After 3 min of denaturation at 98° C., library cycling amplification was performed through 10s of denaturation at 98° C., 30s of annealing at 60° C., and 30s of extension at 72° C. The amplification product was recovered with 45 μL of Ampure DNA beads and eluted with 22 μL of DEPC water.

After Qsep100 quality detection, the prepared library was sequenced and analyzed on a platform NovaSeq 6000 of Illumina.

DNA library construction and sequencing results are shown in FIGS. 11 and 12. The sgRNA library prepared by the RPTS method can effectively remove a human whole genome from host genome DNA in the DNA library construction process.

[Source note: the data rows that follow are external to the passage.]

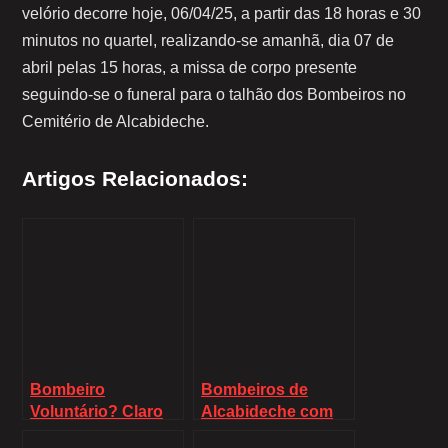
velório decorre hoje, 06/04/25, a partir das 18 horas e 30
minutos no quartel, realizando-se amanhã, dia 07 de
abril pelas 15 horas, a missa de corpo presente
seguindo-se o funeral para o talhão dos Bombeiros no
Cemitério de Alcabideche.
Artigos Relacionados:
Bombeiro
Bombeiros de
Voluntário? Claro
Alcabideche com
que sim.
novo parque de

To conclude, the present application discloses RPTS (random sgRNA preparation of the target sequence) so that a group of all sgRNAs that randomly cover a target region can be prepared at a time. The RPTS has the following principle and process: the PAM region of the target sequence is cleaved using the restriction enzyme; the sgRNA skeleton is ligated; a sequence that targets a protospacer is acquired through the collateral activity restriction enzyme site on the sgRNA skeleton: the T7 promoter is ligated; the sgRNA library with the T7 promoter is obtained through amplification; and the sgRNA library of the target sequence is obtained through in vitro transcription. The RPTS has the advantages of a low cost, simple production, uniform coverage, a low preference, independence of the length of the target sequence and no need to design sgRNA on a large scale. The present application further discloses processes of applications of the RPTS to the removal of ribosomal RNA and the removal a human genome from the host genome so that limitations in the applications of the CRISPR technology to these fields are overcome.